__Exercise description__
Your output should be the lines below from the one holding "Document page, 1500x1125 pixels." through the one holding "For every layout", transcribed exactly, with no pictures.
[Material supplied — start]
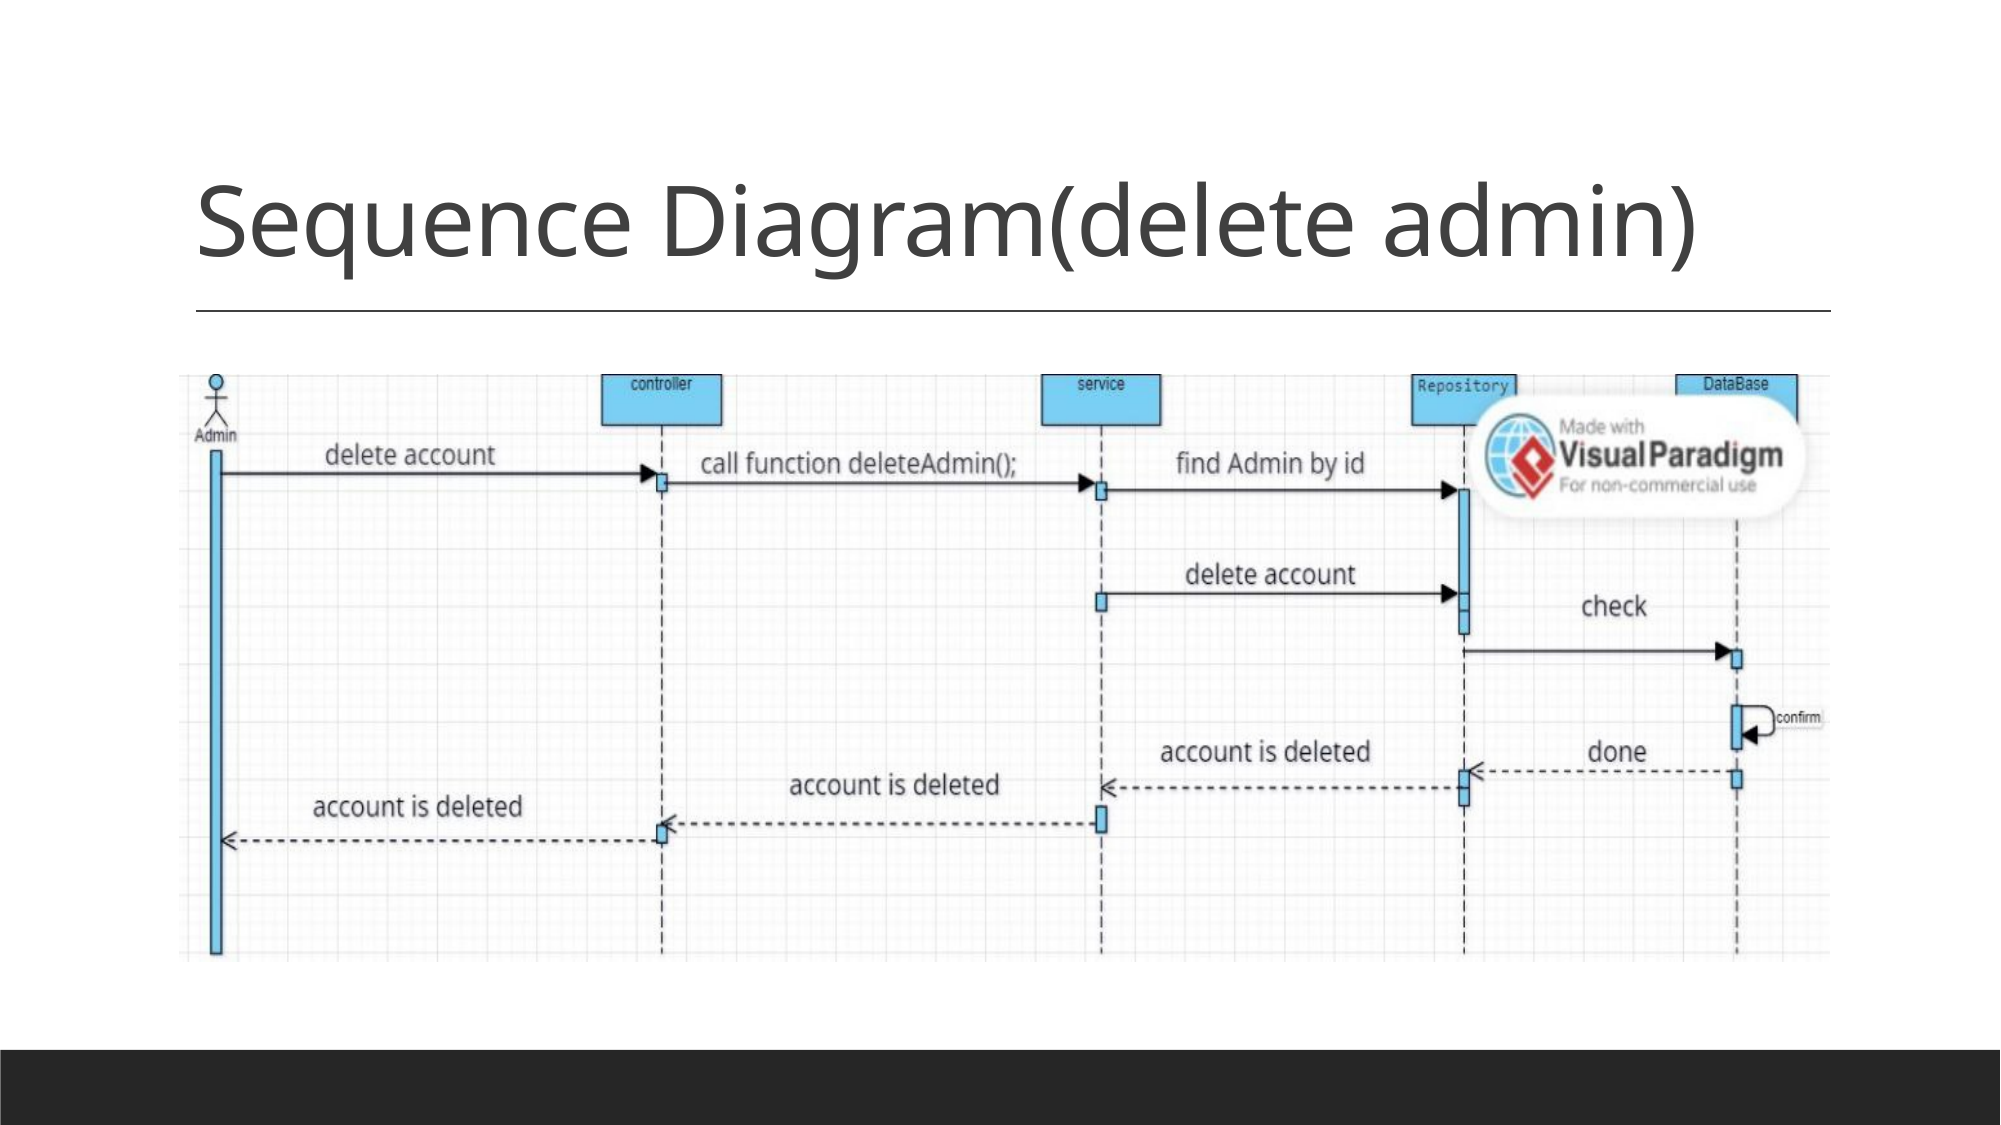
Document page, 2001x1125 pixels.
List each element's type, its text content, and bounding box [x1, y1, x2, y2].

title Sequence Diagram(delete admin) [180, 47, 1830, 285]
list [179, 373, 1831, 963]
[Material supplied — finish]
[Material supplied — start]
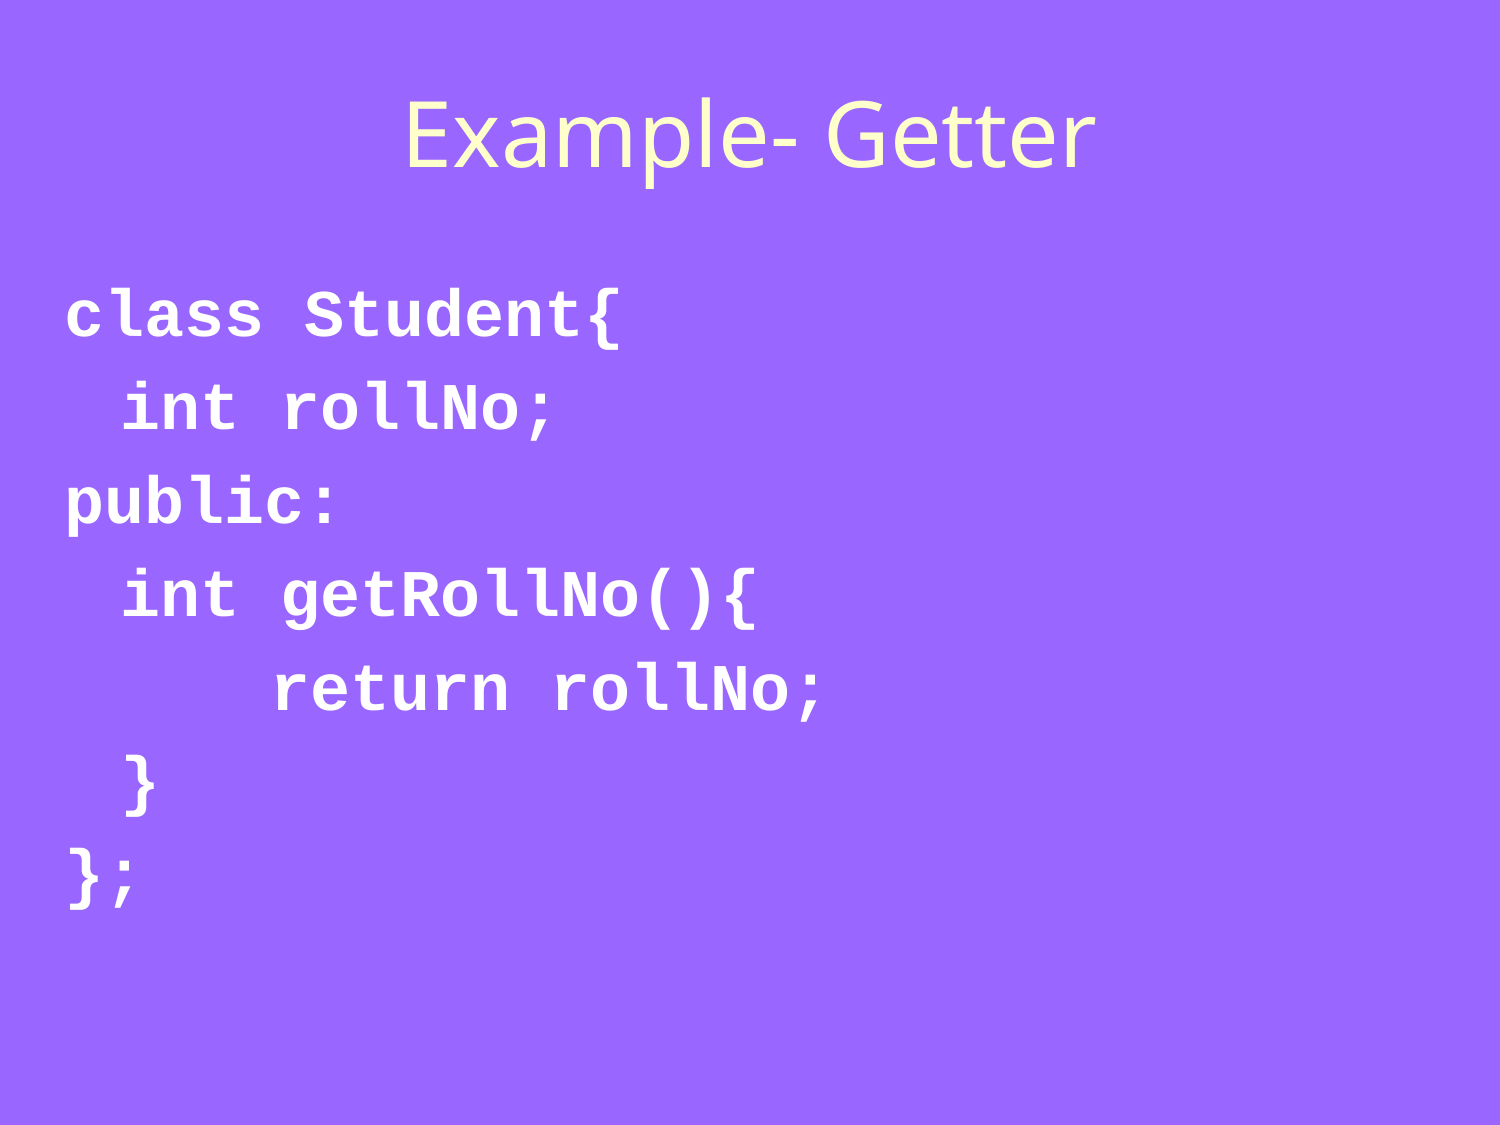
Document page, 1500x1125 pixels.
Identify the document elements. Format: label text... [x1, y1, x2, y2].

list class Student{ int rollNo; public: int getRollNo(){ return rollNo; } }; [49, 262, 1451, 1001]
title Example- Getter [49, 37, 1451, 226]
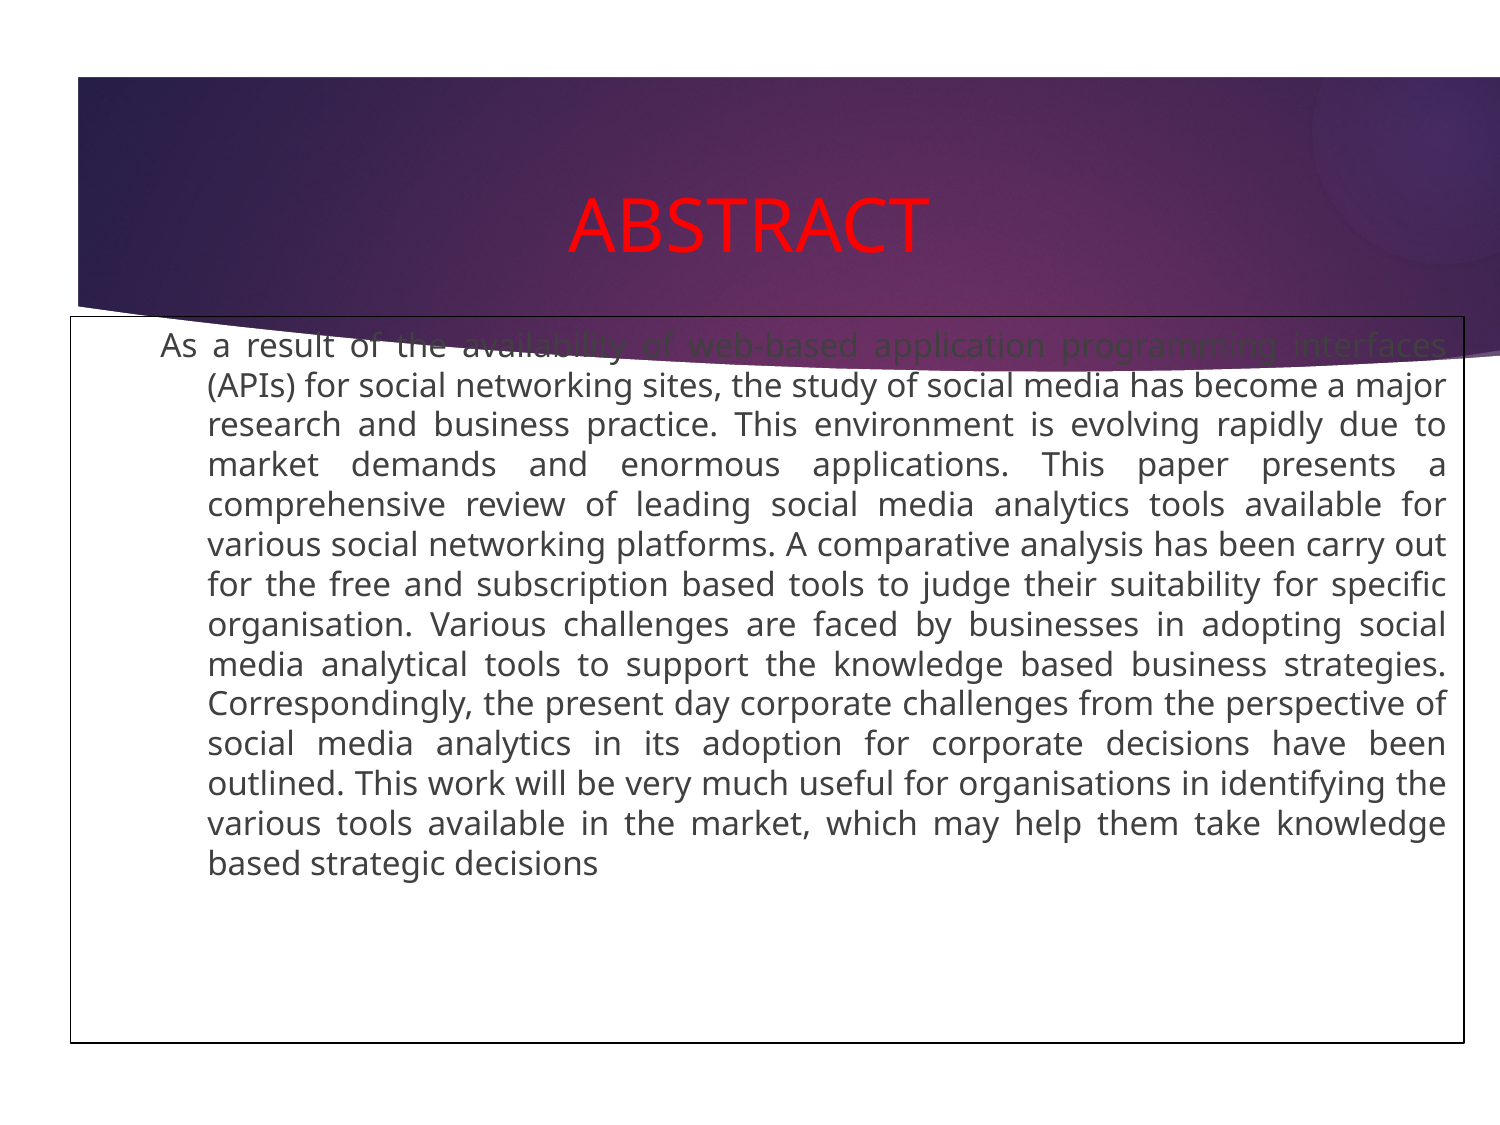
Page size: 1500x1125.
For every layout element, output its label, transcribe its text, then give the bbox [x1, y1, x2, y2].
[Material supplied — finish]
__Written answer__
Document page, 1500x1125 pixels.
Identify the document elements. Format: label text... [x1, y1, x2, y2].

list class Student{ int rollNo; public: int getRollNo(){ return rollNo; } }; [49, 262, 1451, 1001]
title Example- Getter [49, 37, 1451, 226]
Page size: 1500x1125.
For every layout element, output its label, transcribe its text, then give the bbox [x1, y1, x2, y2].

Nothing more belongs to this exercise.